═══ SOURCE DATA ═══

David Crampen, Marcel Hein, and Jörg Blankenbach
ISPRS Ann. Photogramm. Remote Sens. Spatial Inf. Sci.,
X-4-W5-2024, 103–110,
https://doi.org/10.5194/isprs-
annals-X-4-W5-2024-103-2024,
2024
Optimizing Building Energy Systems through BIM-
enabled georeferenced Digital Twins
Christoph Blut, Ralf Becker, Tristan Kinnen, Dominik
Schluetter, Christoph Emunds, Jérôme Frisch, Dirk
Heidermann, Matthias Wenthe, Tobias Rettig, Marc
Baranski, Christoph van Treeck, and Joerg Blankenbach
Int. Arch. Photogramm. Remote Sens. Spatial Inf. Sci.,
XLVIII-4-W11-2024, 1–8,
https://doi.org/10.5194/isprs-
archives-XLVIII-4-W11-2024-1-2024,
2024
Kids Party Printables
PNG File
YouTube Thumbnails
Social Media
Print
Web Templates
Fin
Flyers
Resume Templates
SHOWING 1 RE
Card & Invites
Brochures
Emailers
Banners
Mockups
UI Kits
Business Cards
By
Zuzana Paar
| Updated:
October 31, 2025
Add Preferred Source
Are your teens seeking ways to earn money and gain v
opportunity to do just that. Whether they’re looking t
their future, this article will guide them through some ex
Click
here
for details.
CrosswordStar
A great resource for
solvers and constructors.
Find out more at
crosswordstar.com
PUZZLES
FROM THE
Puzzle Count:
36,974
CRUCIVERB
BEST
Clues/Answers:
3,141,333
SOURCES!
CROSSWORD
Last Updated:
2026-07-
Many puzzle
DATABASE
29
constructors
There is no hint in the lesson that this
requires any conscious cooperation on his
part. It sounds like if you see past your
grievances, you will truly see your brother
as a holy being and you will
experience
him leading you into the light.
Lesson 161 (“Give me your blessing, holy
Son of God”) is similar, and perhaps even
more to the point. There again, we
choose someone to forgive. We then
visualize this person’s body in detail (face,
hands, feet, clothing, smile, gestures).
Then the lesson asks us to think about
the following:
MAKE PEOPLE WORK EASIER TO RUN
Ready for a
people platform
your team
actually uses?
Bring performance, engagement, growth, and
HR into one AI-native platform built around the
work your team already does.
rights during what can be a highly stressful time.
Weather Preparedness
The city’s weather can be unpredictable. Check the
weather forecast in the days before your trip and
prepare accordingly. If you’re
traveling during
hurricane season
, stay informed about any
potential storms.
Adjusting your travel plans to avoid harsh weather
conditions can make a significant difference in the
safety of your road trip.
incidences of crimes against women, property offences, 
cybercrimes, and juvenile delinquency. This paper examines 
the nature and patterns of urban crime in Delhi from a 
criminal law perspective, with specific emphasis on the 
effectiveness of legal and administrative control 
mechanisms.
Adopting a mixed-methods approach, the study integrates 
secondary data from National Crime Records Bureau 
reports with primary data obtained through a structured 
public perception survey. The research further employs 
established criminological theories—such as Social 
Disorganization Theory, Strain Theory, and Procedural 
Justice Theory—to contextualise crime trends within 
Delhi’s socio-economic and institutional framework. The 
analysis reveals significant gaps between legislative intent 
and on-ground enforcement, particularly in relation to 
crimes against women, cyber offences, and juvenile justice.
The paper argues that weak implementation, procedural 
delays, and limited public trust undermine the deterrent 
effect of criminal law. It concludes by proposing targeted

═══

### WHAT THE EXERCISE ASKS:
Copy out every line of the listing above word for word.

### REPLY:
David Crampen, Marcel Hein, and Jörg Blankenbach
ISPRS Ann. Photogramm. Remote Sens. Spatial Inf. Sci.,
X-4-W5-2024, 103–110,
https://doi.org/10.5194/isprs-
annals-X-4-W5-2024-103-2024,
2024
Optimizing Building Energy Systems through BIM-
enabled georeferenced Digital Twins
Christoph Blut, Ralf Becker, Tristan Kinnen, Dominik
Schluetter, Christoph Emunds, Jérôme Frisch, Dirk
Heidermann, Matthias Wenthe, Tobias Rettig, Marc
Baranski, Christoph van Treeck, and Joerg Blankenbach
Int. Arch. Photogramm. Remote Sens. Spatial Inf. Sci.,
XLVIII-4-W11-2024, 1–8,
https://doi.org/10.5194/isprs-
archives-XLVIII-4-W11-2024-1-2024,
2024
Kids Party Printables
PNG File
YouTube Thumbnails
Social Media
Print
Web Templates
Fin
Flyers
Resume Templates
SHOWING 1 RE
Card & Invites
Brochures
Emailers
Banners
Mockups
UI Kits
Business Cards
By
Zuzana Paar
| Updated:
October 31, 2025
Add Preferred Source
Are your teens seeking ways to earn money and gain v
opportunity to do just that. Whether they’re looking t
their future, this article will guide them through some ex
Click
here
for details.
CrosswordStar
A great resource for
solvers and constructors.
Find out more at
crosswordstar.com
PUZZLES
FROM THE
Puzzle Count:
36,974
CRUCIVERB
BEST
Clues/Answers:
3,141,333
SOURCES!
CROSSWORD
Last Updated:
2026-07-
Many puzzle
DATABASE
29
constructors
There is no hint in the lesson that this
requires any conscious cooperation on his
part. It sounds like if you see past your
grievances, you will truly see your brother
as a holy being and you will
experience
him leading you into the light.
Lesson 161 (“Give me your blessing, holy
Son of God”) is similar, and perhaps even
more to the point. There again, we
choose someone to forgive. We then
visualize this person’s body in detail (face,
hands, feet, clothing, smile, gestures).
Then the lesson asks us to think about
the following:
MAKE PEOPLE WORK EASIER TO RUN
Ready for a
people platform
your team
actually uses?
Bring performance, engagement, growth, and
HR into one AI-native platform built around the
work your team already does.
rights during what can be a highly stressful time.
Weather Preparedness
The city’s weather can be unpredictable. Check the
weather forecast in the days before your trip and
prepare accordingly. If you’re
traveling during
hurricane season
, stay informed about any
potential storms.
Adjusting your travel plans to avoid harsh weather
conditions can make a significant difference in the
safety of your road trip.
incidences of crimes against women, property offences, 
cybercrimes, and juvenile delinquency. This paper examines 
the nature and patterns of urban crime in Delhi from a 
criminal law perspective, with specific emphasis on the 
effectiveness of legal and administrative control 
mechanisms.
Adopting a mixed-methods approach, the study integrates 
secondary data from National Crime Records Bureau 
reports with primary data obtained through a structured 
public perception survey. The research further employs 
established criminological theories—such as Social 
Disorganization Theory, Strain Theory, and Procedural 
Justice Theory—to contextualise crime trends within 
Delhi’s socio-economic and institutional framework. The 
analysis reveals significant gaps between legislative intent 
and on-ground enforcement, particularly in relation to 
crimes against women, cyber offences, and juvenile justice.
The paper argues that weak implementation, procedural 
delays, and limited public trust undermine the deterrent 
effect of criminal law. It concludes by proposing targeted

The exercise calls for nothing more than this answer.